Perkuat Sinergi Keamanan, Ponpes Wali Barokah Hadiri Peluncuran ‘Ronda Digital’ Kota Kediri Bersama Kabaharkam Polri

Ronda


Kediri (22/4). Pondok Pesantren (Ponpes) Wali Barokah Kediri menunjukkan komitmennya dalam mendukung kondusivitas wilayah dengan menghadiri agenda Ngopi Kamtibmas yang digelar di Halaman Belakang Kantor Kecamatan Kota, pada Senin (20/4). Dalam acara tersebut, Pemerintah Kota Kediri resmi meluncurkan inovasi Ronda Digital, sebuah sistem keamanan berbasis integrasi ribuan CCTV.


Perwakilan Ponpes Wali Barokah dihadiri oleh Wakil Ketua Ponpes Wali Barokah, H. Agung Riyanto, didampingi oleh Bidang Humas, Asyhari Eko Prayitno. Kehadiran tokoh pesantren ini mempertegas peran lembaga keagamaan sebagai mitra strategis pemerintah dan aparat keamanan dalam menjaga ketertiban masyarakat.


Kegiatan ini dihadiri oleh Kabaharkam Polri, Komjen Pol.
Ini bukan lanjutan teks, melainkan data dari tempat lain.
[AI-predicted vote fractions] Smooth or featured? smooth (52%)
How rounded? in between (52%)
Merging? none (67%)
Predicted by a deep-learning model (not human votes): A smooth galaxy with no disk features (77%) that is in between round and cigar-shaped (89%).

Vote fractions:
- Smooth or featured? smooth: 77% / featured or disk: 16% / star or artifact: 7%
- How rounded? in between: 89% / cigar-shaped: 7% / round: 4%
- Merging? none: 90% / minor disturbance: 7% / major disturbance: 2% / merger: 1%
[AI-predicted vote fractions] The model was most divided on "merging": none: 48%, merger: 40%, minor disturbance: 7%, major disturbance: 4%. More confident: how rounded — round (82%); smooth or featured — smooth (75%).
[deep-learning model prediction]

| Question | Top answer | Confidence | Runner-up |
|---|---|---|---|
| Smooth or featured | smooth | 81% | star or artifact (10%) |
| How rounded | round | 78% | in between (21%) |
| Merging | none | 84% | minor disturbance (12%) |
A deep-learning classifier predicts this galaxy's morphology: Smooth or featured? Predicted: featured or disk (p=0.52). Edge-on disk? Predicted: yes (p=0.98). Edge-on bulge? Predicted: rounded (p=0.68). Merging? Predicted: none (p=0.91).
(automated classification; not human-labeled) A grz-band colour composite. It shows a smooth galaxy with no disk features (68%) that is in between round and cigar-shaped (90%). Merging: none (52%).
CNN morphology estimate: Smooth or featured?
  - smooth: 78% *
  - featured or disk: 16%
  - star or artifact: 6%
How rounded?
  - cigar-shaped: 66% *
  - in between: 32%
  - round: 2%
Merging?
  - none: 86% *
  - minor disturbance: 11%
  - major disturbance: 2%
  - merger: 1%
Karyoto, Wali Kota Kediri, Vinanda Prameswati, Wakil Wali Kota Kediri, Gus Qowwim, Kapolres Kediri Kota, Anggi Saputra dan Dandim 0809, Dhavid Nur Hadiansyah. 


Dalam arahannya, Kabaharkam Polri, Komjen Pol Karyoto, menginstruksikan seluruh jajaran kepolisian untuk mengoptimalkan tugas pokok dan fungsi dalam menjaga Kamtibmas.


"Patroli sore harus dimaksimalkan untuk menjamin keamanan masyarakat yang pulang beraktivitas," tegasnya. 


Ia menekankan bahwa keamanan bukan hanya tanggung jawab Polri, melainkan hasil kerja bersama (kolaborasi) antara pemerintah, aparat, akademisi, media, dan tokoh masyarakat. 


"Kami berharap Polres Kediri Kota, Pemkot Kediri, dan Kodim 0809 Kediri selalu bersinergi dengan masyarakat untuk menjaga keamanan dan kondusivitas di daerah," ujarnya.


Ia juga menginstruksikan penguatan patroli di jam-jam rawan, seperti waktu pulang kerja, guna menjamin ketertiban mobilitas warga.


"Kehadiran polisi di lapangan adalah kunci untuk menciptakan rasa aman sekaligus mencegah potensi gangguan Kamtibmas," tambahnya.


Ia mengajak kolaborasi lintas sektor, termasuk peran media dalam menyebarkan informasi positif guna mencegah keresahan sosial.


"Keamanan merupakan tanggung jawab kolektif yang melibatkan pemerintah, aparat, akademisi, masyarakat, hingga media massa," ungkapnya.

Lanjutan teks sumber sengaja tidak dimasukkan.